[Data items]
=== Section Start ===
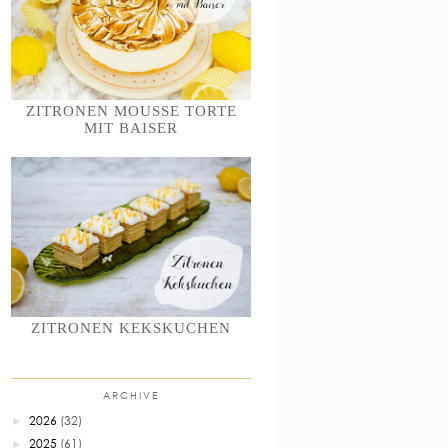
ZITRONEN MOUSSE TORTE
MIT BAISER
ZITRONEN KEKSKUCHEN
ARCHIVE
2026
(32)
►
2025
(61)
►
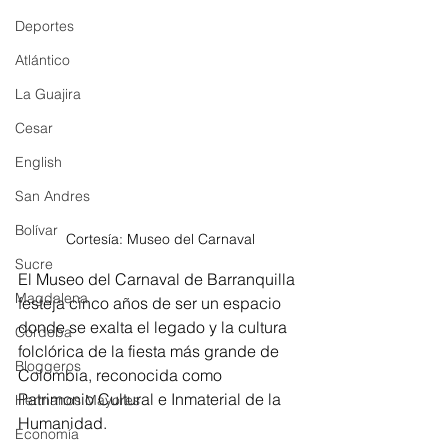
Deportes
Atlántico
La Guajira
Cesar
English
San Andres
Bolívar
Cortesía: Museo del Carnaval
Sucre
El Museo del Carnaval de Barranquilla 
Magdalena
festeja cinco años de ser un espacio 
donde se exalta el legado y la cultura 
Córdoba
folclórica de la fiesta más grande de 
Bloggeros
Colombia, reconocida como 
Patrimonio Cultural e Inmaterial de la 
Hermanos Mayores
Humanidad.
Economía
=== Section End ===
● REQUIRED WORK
Retype every line of text from the items above, character for character and in the same order, with one line per line. Leave out the pictures.

● RESPONSE BOX
ZITRONEN MOUSSE TORTE
MIT BAISER
ZITRONEN KEKSKUCHEN
ARCHIVE
2026
(32)
►
2025
(61)
►
Deportes
Atlántico
La Guajira
Cesar
English
San Andres
Bolívar
Cortesía: Museo del Carnaval
Sucre
El Museo del Carnaval de Barranquilla 
Magdalena
festeja cinco años de ser un espacio 
donde se exalta el legado y la cultura 
Córdoba
folclórica de la fiesta más grande de 
Bloggeros
Colombia, reconocida como 
Patrimonio Cultural e Inmaterial de la 
Hermanos Mayores
Humanidad.
Economía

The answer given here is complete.